> List of tasks
A: In the passage on the New York City Department of Design and Construction, in what year was the department formed, and by which mayor?
B: List every project that the Department of Design and Construction passage names as notable work.
───── Document segment
New York City government agency

New York City Department of Design and Construction is the department of the government of New York City that builds many of the civic facilities in New York City. As the city’s primary capital construction project manager, it provides new or renovated facilities such as firehouses, libraries, police precincts, courthouses and manage the city's sewer systems, bioswales and water mains. To manage this portfolio, valued at over $15 billion, the department works with other city agencies, as well as with architects and consultants.

The Department of Design and Construction staff of almost 1,400 delivers public buildings and infrastructure construction projects in all five boroughs.

== History ==
Formed in 1996 by New York City Mayor Rudy Giuliani, the Department of Design and Construction's function was to unify the Department of Transportation's street construction program, the Department of Environmental Protection's water main and sewer construction program and the Department of General Service's vast building program, including construction of Police, Fire and Sanitation buildings, correctional facilities, libraries, cultural institutions and other municipal structures.

Since being founded, the department has completed over 4,100 infrastructure and public building projects. Notable work includes the reconstructions of Columbus Circle and Times Square Plaza, restoration of the Bronx-Manhattan High Bridge, construction of the visitor center at MoMA PS1, construction of the Queens Botanical Garden - New York City's first civic Leadership in Energy and Environmental Design facility, renovations at the Queens Museum, and restorations at New York City Hall.
──────────
───── Entries provided
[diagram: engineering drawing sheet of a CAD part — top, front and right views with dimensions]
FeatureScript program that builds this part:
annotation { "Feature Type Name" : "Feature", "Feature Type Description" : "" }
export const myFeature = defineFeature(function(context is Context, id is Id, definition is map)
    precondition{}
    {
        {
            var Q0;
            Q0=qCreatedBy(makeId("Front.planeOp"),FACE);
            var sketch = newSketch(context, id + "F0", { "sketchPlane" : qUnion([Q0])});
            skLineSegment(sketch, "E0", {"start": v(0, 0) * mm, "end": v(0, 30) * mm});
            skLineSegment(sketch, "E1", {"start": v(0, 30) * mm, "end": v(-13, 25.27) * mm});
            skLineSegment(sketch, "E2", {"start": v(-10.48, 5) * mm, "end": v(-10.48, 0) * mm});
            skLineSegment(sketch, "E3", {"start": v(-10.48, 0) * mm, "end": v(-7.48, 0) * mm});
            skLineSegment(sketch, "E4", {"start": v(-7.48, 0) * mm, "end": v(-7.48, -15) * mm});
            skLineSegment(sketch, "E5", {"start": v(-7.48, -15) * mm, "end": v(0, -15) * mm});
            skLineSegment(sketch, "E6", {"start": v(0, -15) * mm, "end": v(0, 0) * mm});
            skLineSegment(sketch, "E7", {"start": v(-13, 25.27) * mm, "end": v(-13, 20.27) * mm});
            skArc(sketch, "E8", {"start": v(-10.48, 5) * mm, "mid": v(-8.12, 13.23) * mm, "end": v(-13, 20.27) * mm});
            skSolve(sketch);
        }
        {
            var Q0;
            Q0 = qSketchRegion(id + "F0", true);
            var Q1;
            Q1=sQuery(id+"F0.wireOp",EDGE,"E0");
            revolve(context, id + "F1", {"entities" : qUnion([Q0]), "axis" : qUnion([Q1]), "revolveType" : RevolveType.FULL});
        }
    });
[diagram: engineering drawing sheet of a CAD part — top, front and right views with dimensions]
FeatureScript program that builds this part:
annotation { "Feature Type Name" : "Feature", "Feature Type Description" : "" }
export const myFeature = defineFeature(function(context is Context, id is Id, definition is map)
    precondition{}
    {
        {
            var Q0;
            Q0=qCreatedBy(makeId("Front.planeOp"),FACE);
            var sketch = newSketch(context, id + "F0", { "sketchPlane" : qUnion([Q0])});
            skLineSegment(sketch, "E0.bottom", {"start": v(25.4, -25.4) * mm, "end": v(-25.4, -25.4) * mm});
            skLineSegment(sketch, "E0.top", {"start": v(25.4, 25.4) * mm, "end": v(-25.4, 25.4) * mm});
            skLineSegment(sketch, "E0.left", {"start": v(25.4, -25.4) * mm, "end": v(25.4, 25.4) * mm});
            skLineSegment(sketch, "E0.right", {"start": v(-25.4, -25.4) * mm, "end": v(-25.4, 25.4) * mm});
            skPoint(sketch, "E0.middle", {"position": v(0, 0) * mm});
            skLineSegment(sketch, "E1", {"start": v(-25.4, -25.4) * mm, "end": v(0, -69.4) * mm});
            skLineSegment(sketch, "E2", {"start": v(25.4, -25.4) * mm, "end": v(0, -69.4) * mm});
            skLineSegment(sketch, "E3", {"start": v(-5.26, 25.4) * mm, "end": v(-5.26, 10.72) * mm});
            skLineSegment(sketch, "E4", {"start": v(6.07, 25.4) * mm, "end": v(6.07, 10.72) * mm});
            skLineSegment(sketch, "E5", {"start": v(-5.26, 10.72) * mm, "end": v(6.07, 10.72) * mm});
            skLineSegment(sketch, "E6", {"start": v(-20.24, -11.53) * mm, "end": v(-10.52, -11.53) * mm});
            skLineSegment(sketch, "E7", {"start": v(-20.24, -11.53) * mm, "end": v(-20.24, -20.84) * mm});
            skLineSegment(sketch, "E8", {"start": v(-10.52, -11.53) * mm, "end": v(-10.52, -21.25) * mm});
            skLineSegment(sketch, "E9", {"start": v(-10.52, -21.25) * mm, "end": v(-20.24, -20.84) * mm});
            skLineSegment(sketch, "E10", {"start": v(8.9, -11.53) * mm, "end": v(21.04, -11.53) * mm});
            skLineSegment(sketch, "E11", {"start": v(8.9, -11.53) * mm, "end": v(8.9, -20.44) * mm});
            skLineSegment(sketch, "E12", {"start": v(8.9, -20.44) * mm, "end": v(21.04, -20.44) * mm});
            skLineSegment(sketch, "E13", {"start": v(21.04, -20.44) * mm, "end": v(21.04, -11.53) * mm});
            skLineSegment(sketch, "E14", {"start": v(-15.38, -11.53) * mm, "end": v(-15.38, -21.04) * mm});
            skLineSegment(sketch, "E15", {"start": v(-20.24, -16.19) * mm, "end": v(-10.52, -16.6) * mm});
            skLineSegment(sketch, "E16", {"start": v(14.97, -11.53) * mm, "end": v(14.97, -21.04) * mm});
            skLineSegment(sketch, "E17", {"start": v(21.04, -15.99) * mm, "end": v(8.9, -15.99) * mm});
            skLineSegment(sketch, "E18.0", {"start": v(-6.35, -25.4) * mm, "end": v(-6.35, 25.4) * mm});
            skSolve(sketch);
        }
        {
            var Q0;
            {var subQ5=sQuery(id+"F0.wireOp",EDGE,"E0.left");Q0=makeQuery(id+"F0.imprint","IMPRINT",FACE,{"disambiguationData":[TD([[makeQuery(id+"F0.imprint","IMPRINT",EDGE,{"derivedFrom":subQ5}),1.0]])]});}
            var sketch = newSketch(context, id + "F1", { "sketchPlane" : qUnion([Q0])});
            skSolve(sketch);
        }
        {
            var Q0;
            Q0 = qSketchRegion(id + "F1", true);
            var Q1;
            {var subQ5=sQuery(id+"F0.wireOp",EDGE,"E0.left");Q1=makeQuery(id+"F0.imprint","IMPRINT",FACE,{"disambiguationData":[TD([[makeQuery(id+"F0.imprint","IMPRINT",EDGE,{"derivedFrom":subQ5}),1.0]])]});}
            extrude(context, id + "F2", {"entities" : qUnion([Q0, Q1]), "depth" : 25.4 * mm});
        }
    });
──────────
> Activity answers
A: It was formed in 1996 by Mayor Rudy Giuliani.

B:
- Reconstruction of Columbus Circle
- Reconstruction of Times Square Plaza
- Restoration of the Bronx-Manhattan High Bridge
- Construction of the visitor center at MoMA PS1
- Construction of the Queens Botanical Garden, New York City's first civic Leadership in Energy and Environmental Design facility
- Renovations at the Queens Museum
- Restorations at New York City Hall